— start of QUOTED PASSAGE —

The driving force behind the GPL-series of licenses is to maintain the
GNU/Stallman freedoms [1], including "freedom to run the program as you wish,
for any purpose" (0) and "to study how the program works, and change it so it
does your computing as you wish" (1)

 _It is widely believed that any software implementing DRM on it 's runtime
code is incompatible with the (L)GPLv3_, in particular signed firmware
distributions or software distribution systems such as the Mac/iOS App Stores
or Steam. The (L)GPLv3 was actually written with this in mind, with some of
the authors calling it Tivoization [2] in reference to Tivo's locked down
firmware.

The relevant legal jargon is in section 6 of the GPL [3], which the LGPL is
built on top of, and states:

“Installation Information” for a User Product means any methods, procedures,
_authorization keys_ , or other information required to install and execute
modified versions of a covered work in that User Product from a modified
version of its Corresponding Source.

— end of QUOTED PASSAGE —

• _CHALLENGE_:
Write the next part of the passage on the GPLv3 and DRM, picking up after its final sentence.

— start of RECORDS PROVIDED —

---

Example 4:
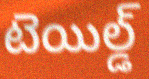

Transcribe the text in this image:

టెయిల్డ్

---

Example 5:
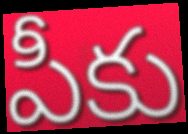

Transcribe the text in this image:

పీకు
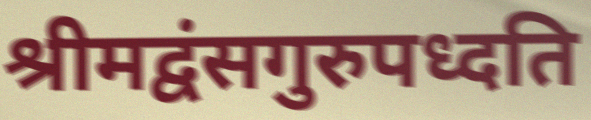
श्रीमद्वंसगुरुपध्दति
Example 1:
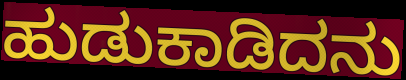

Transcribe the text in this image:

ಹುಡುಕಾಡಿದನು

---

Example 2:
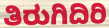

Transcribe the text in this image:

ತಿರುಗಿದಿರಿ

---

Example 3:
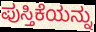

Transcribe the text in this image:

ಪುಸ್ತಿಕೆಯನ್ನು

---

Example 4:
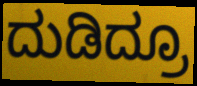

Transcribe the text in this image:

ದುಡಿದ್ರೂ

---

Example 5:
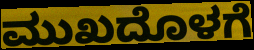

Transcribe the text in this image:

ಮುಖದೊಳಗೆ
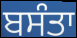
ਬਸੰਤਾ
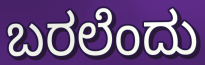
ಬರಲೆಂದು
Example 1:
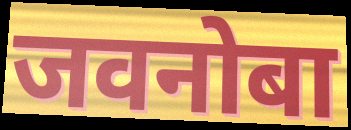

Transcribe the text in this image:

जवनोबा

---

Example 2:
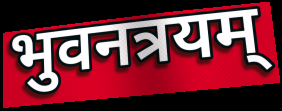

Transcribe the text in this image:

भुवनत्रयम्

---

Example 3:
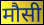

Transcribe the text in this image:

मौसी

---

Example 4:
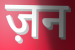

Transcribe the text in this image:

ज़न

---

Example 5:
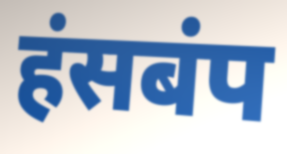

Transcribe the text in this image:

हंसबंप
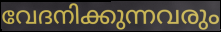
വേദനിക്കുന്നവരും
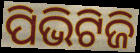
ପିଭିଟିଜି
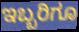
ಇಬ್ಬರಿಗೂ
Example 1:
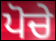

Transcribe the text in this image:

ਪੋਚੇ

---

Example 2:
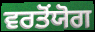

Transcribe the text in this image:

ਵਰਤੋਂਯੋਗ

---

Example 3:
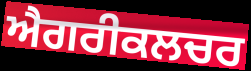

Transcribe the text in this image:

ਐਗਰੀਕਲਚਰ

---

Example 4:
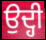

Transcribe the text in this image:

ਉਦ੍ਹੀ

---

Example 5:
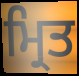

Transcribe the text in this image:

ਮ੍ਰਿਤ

— end of RECORDS PROVIDED —
— start of RECORDS PROVIDED —

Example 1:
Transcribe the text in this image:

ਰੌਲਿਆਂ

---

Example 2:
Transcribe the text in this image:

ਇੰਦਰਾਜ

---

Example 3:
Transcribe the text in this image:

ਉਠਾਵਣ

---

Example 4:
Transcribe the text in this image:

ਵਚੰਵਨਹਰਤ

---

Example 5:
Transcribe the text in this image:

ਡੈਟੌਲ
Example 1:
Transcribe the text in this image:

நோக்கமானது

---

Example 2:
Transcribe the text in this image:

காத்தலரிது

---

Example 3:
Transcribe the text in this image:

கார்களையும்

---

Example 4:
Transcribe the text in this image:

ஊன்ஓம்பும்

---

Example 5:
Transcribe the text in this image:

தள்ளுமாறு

— end of RECORDS PROVIDED —

• _RESULT_:
Again I am not a lawyer, but in other words, you must cough up your signing
keys (which for Mac/iOS devs is incidentally a breach of your Apple Developer
contract) in order to legally distribute signed software that uses LGPL
libraries (-).

[-] It seems it should be OK to distribute non-DRM protected software, but for
general consumer software this kind of distribution seems to be on it's way
out in a hurry.

[1] [http://www.gnu.org/philosophy/free-
sw.html](http://www.gnu.org/philosophy/free-sw.html)

[2]
[https://en.wikipedia.org/wiki/Tivoization#GPLv3](https://en.wikipedia.org/wiki/Tivoization#GPLv3)

[3]
[http://www.gnu.org/licenses/gpl-3.0.en.html](http://www.gnu.org/licenses/gpl-3.0.en.html)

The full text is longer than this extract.